Minister Natan Sharansky also voted against the decision, and he was the only one who argued substantively against the move itself, saying that the Palestinians had to democratize more. He also complained about what he termed "the hatred and delegitimization" of the opponents of disengagement. He said that there are a number of steps that should be demanded of the Palestinians in addition to fighting terror, such as settling all Palestinians in normal homes and demolishing the refugee camps, and ending the incitement in the Palestinian media.

When Sharansky said that "it is clear to all that the disengagement is the first step on the road map," Sharon interjected that "there will be no automatic start on our part of the road map. We will only go on to the road map when the PA does all it has committed to do, like stopping the incitement, dismantling the terror organizations, conducting reforms and ceasing the violence."

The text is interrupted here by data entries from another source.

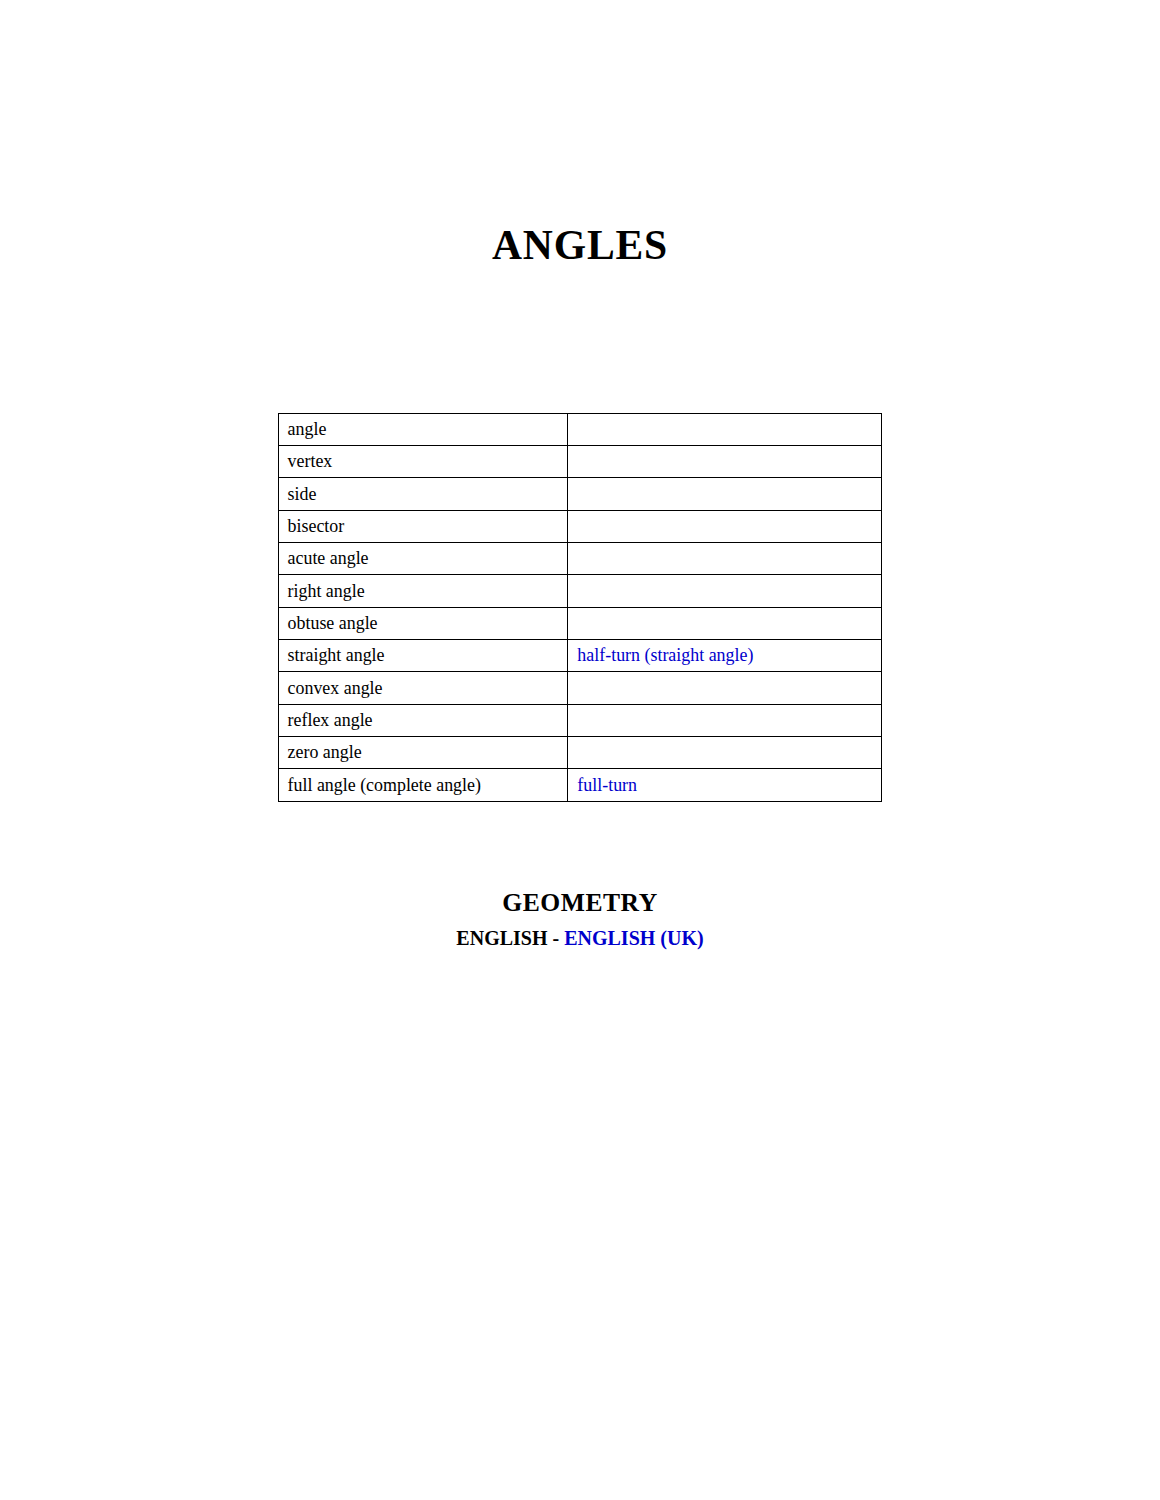ANGLES
| angle | |
| vertex | |
| side | |
| bisector | |
| acute angle | |
| right angle | |
| obtuse angle | |
| straight angle | half-turn (straight angle) |
| convex angle | |
| reflex angle | |
| zero angle | |
| full angle (complete angle) | full-turn |
GEOMETRY
ENGLISH - ENGLISH (UK)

The cabinet also voted 20-1 with one abstention to approve the route of the security barrier around Jerusalem where it does not already exist.

Shin Bet security service chief Avi Dichter warned that the new route could turn travelers on Road No. 443 into "sitting ducks." The route has been quiet for some time and is the main road from Yerushalayim to Modiin and Modiin Illit (Kiryat Sefer). The Shin Bet chief urged a return to the original route — which was changed in response to a High Court ruling — in which the fence passes north of Road 443.

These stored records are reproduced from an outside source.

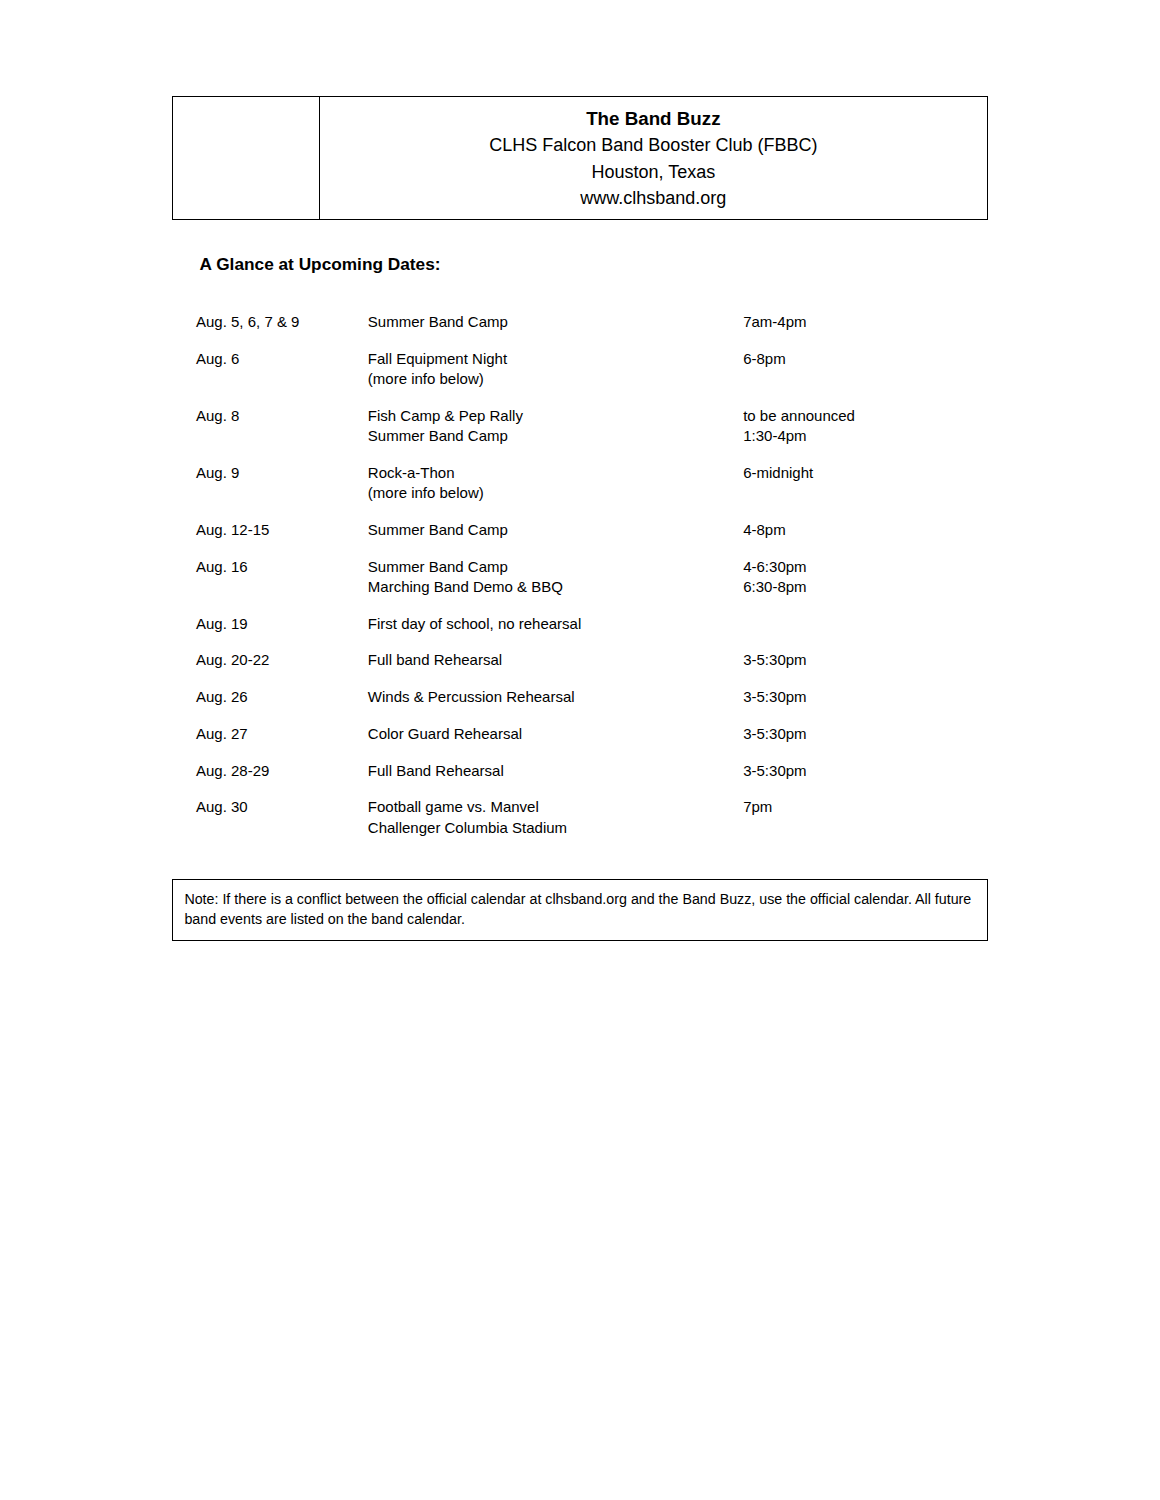| | The Band Buzz CLHS Falcon Band Booster Club (FBBC) Houston, Texas www.clhsband.org |
A Glance at Upcoming Dates:
| Aug. 5, 6, 7 & 9 | Summer Band Camp | 7am-4pm |
| Aug. 6 | Fall Equipment Night (more info below) | 6-8pm |
| Aug. 8 | Fish Camp & Pep Rally Summer Band Camp | to be announced 1:30-4pm |
| Aug. 9 | Rock-a-Thon (more info below) | 6-midnight |
| Aug. 12-15 | Summer Band Camp | 4-8pm |
| Aug. 16 | Summer Band Camp Marching Band Demo & BBQ | 4-6:30pm 6:30-8pm |
| Aug. 19 | First day of school, no rehearsal | |
| Aug. 20-22 | Full band Rehearsal | 3-5:30pm |
| Aug. 26 | Winds & Percussion Rehearsal | 3-5:30pm |
| Aug. 27 | Color Guard Rehearsal | 3-5:30pm |
| Aug. 28-29 | Full Band Rehearsal | 3-5:30pm |
| Aug. 30 | Football game vs. Manvel Challenger Columbia Stadium | 7pm |
Note: If there is a conflict between the official calendar at clhsband.org and the Band Buzz, use the official calendar. All future band events are listed on the band calendar.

The issue was not closed and is to be taken up by the political-security cabinet.

Minister Yisrael Katz was the fence's lone opponent.

On Monday Israel released 500 prisoners in a show of support for Palestinian president Mahmoud Abbas. The Palestinian people and its leadership consider prisoner release a central indication of "progress" in the peace process. This could be a point of serious contention in the future.

In the past, the release of prisoners served to replenish the ranks of terrorists. A former security prisoner released in January 2004 in a deal with Hizbullah for the bodies of three soldiers and businessman Elhanan Tannenbaum was one of two gunmen shot and killed by soldiers a week ago while attempting an attack at Har Bracha, according to a report in the Jerusalem Post.

Atsem Mansour, 29, was imprisoned in Israel between October 2001 and January 2004 for terrorism. He was one of 462 security prisoners released in exchange for Tannenbaum and the bodies of three Israeli soldiers killed on the Lebanese border.

500 prisoners were released at this time. Israel initially agreed to release 900 security detainees, but only 500 were released so far this week. Security officials said the remaining 400 have yet to be approved, and a time for their release has not been decided.

Only 200 of the 500 Palestinian prisoners released this week served two-thirds of their sentences which would normally make them eligible for parole. The High Court rejected a petition against the release by an organization of terror victims. The state's attorney told the Court that of the other 300 released, 120 were security detainees to whom the criterion of time served did not apply since they were not serving a sentence, while another 180 prisoners had yet to serve two-thirds of the sentences they had been given in court.

The security establishment's most current statistics about prisoner release relate to the May 1985 "Jibril deal" in which more than 1,000 prisoners were released: Of the 238 of them released to the West Bank and Gaza, 48 percent, or 114, resumed terrorist activities eventually, as far as is known.